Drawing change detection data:
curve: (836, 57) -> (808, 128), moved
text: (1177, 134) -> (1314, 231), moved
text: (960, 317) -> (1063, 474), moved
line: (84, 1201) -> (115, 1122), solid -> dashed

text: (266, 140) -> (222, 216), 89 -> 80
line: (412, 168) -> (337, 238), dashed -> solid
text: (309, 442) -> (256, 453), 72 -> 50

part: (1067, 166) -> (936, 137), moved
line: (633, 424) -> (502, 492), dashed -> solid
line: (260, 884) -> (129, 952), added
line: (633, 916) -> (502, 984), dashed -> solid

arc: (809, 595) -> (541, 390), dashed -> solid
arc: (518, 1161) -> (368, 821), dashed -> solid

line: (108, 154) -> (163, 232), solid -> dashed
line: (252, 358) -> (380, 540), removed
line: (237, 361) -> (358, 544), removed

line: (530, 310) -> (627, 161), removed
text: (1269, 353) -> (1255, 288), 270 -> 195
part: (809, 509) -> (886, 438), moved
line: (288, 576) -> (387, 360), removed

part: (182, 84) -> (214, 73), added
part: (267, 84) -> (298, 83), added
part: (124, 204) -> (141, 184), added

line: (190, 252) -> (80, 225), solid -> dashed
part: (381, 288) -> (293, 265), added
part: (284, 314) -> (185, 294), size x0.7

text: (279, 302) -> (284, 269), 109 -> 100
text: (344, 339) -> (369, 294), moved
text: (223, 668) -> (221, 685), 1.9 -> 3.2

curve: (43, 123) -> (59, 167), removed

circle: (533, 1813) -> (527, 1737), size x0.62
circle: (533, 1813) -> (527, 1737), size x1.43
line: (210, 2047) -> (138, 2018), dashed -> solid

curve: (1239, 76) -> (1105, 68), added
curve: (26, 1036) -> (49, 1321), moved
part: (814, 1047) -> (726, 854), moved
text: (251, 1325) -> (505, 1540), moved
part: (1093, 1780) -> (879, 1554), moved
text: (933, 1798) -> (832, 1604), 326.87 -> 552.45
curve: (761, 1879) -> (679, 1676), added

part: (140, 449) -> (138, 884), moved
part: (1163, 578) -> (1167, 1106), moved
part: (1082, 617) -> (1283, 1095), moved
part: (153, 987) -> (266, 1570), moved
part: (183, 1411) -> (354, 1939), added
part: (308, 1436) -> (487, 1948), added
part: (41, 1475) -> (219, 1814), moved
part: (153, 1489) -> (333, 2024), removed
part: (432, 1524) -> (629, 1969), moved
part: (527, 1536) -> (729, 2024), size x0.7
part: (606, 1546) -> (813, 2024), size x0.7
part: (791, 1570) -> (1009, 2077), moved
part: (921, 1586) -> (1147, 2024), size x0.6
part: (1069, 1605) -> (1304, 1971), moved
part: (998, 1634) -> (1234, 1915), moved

_TASK TO COMPLETE_
Filter the records above and copy every line that contains the word "circle".

_ANSWER SPACE_
circle: (533, 1813) -> (527, 1737), size x0.62
circle: (533, 1813) -> (527, 1737), size x1.43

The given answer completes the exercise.